Dans ce film dans lequel John Guillermin n’arrête pas de passer d’un « camp » à l’autre, il n’a pas été fait appel à de très grandes vedettes hollywoodiennes : leur âge n’aurait pas correspondu à celui des véritables protagonistes. On retrouve toutefois un casting très solide comprenant des comédiens certes confirmés, mais plutôt jeunes. Malgré tout, George Segal, l’interprète du rôle du Lieutenant Phil Hartman avait, au moment du tournage, 10 ans de plus que le Lieutenant Karl Timmermann, véritable nom du protagoniste (les noms ont été changés afin d’éviter d’éventuelles poursuites légales), au moment des faits. Par contre, Robert Vaughn, l’interprète du Major Paul Kreuger, et Ben Gazzara, celui du sergent Angelo, avaient, au moment du tournage, à peu près le même âge que le Major Hans Sheller et le sergent Alexander Drabik, leurs modèles, au moment des faits. Quant aux images, on les doit au grand Directeur de la photographie Stanley Cortez, à qui on doit, entre autres, la photographie de La splendeur des Amberson d’Orson Welles et de La nuit du chasseur de Charles Laughton.

Le DVD

[3/5]

Cette fois ci, Rimini Editions n’a pas choisi de sortir Le pont de Remagen en combo DVD/BR : l’éditeur sort, le même jour, un DVD et un Blu-ray. Concernant le Blu-ray, le film est proposé pour la première fois dans un nouveau master « haute définition ». L’image du DVD est correcte, avec toutefois un manque de contraste dans les scènes nocturnes. Le film peut être vu en version française ou en version originale, avec ou sans sous-titrage. J’ai dû pour une fois me résoudre à regarder le film en version française, l’exemplaire du DVD dont je disposais donnant à la place de la version originale une version française, décalée en plus d’une dizaine de secondes avec les images. Ce défaut important devrait être corrigé dans les exemplaires commerciaux. Curieusement, la peine ne s’est pas révélée gravissime : les allemands parlant la même langue que les américains, la crédibilité de l’histoire est à peu près la même que cette langue soit le français ou l’anglais. Il faut reconnaître, en plus, que les doublages en français d’il y a un demi-siècle étaient d’une toute autre qualité que ceux qu’on entend aujourd’hui, dans lesquels les intonations sont les mêmes quel que soit le sujet, quelle que soit la langue d’origine.
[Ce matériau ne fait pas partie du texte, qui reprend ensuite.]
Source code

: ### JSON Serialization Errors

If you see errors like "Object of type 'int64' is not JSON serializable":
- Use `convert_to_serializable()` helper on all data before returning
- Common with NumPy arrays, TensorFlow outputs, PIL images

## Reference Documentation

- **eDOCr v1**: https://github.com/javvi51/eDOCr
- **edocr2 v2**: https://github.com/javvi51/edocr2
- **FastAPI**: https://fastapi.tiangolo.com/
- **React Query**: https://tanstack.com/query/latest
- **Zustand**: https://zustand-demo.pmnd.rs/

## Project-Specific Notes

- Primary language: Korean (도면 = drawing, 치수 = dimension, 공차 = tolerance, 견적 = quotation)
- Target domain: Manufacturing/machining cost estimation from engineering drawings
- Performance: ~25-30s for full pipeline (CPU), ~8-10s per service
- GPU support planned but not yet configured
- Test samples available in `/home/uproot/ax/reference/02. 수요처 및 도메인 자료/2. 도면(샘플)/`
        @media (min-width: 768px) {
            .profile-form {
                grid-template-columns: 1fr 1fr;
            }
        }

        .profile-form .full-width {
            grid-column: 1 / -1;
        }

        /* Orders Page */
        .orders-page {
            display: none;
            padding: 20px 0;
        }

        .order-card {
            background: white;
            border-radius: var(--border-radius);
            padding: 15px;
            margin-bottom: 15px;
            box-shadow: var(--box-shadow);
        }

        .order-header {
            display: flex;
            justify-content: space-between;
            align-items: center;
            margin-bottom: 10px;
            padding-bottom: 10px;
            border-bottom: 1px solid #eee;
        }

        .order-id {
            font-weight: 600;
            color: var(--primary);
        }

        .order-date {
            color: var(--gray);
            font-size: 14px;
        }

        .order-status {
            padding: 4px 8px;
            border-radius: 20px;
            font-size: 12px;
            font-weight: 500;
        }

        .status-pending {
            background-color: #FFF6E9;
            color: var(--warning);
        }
Et puis, cela permet d’entendre une des rares protagonistes féminines du film dire en français qu’elle est polonaise alors que, d’après le sous-titrage, elle est française. Reste à savoir quelle est sa nationalité dans la version originale !

Les mêmes suppléments sont présents sur ou avec le DVD et le Blu-ray : un film de 9 minutes, intitulé 1945, La bataille de Remagen, réalisé par Stéphane Chevalier pour Rimini Editions et qui donne un maximum de précisions sur ce qui s’est passé à Remagen au début du mois de mars 1945. Et, accompagnant les galettes dans le boitier, un livret de 24 pages réalisé avec la collaboration de Mary Guillermin, l’épouse du réalisateur, agrémenté de nombreuses photos et donnant de nombreux détails sur l’épopée du tournage ainsi que sur l’œuvre de John Guillermin.